クラウド&ネットワーク技術統括部のT.Hです。
皆さんの会社では、導入した生成AIツールは現場の社員に日々活用されているでしょうか? 「AIツールを導入したものの、一部のリテラシーが高い社員しか使っていない」「ガイドラインが厳しすぎて、何に使っていいのかわからない」といった悩みを抱える企業は少なくありません。
今回の記事では、Google Cloud Next Tokyo '26のセッション「利用率80%越え!年間2万時間削減を実現したハナマルキ流Gemini定着の秘訣」をレポートします。
社員数300名に対し、情報システム部はわずか3名。そんな限られたリソースの中で、いかにして社内にGeminiを浸透させ、驚異的な成果を叩き出したのか。多くの企業のロールモデルとなる、鮮やかな軌跡を現地の熱気とともにお伝えします!
1. 結論:定着の鍵は「トップダウンの熱量」と「草の根の共有」
本セッションの最大の結論は、AIツールの全社定着には、強固なルール作りだけでなく「経営陣の率先垂範による雰囲気作り」と「現場レベルでの自然な情報共有」の両輪が不可欠であるということです。
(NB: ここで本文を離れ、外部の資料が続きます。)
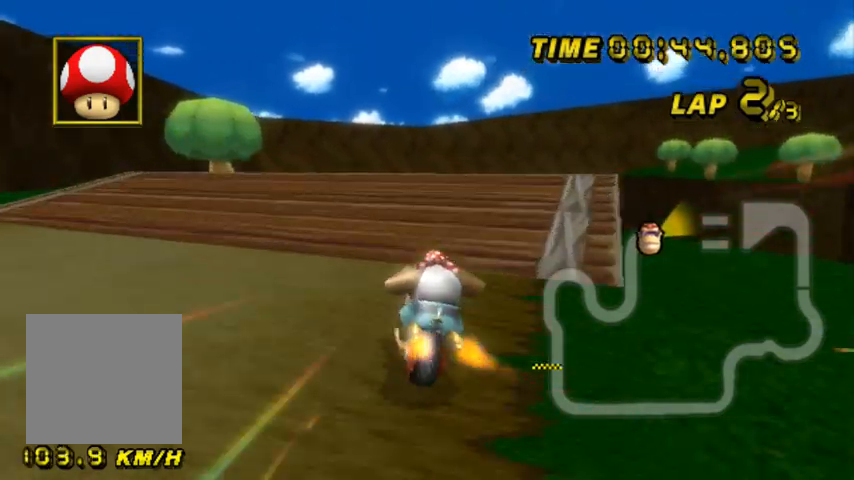
{"buttons": ["A", "R1"], "left_stick": "right", "events": [[133, "left_stick", "right"], [400, "R1", "down"]]}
ハナマルキ社では、単にツールを配るだけでなく、社長をはじめとする経営陣が自ら積極的にGeminiを利用し、「使ってみよう」という全社的なムードを醸成しました。そこにAIサポーターと呼ばれる有志の活動が組み合わさることで、一部のIT人材だけのものではない、「みんなのツール」としての定着に成功しています。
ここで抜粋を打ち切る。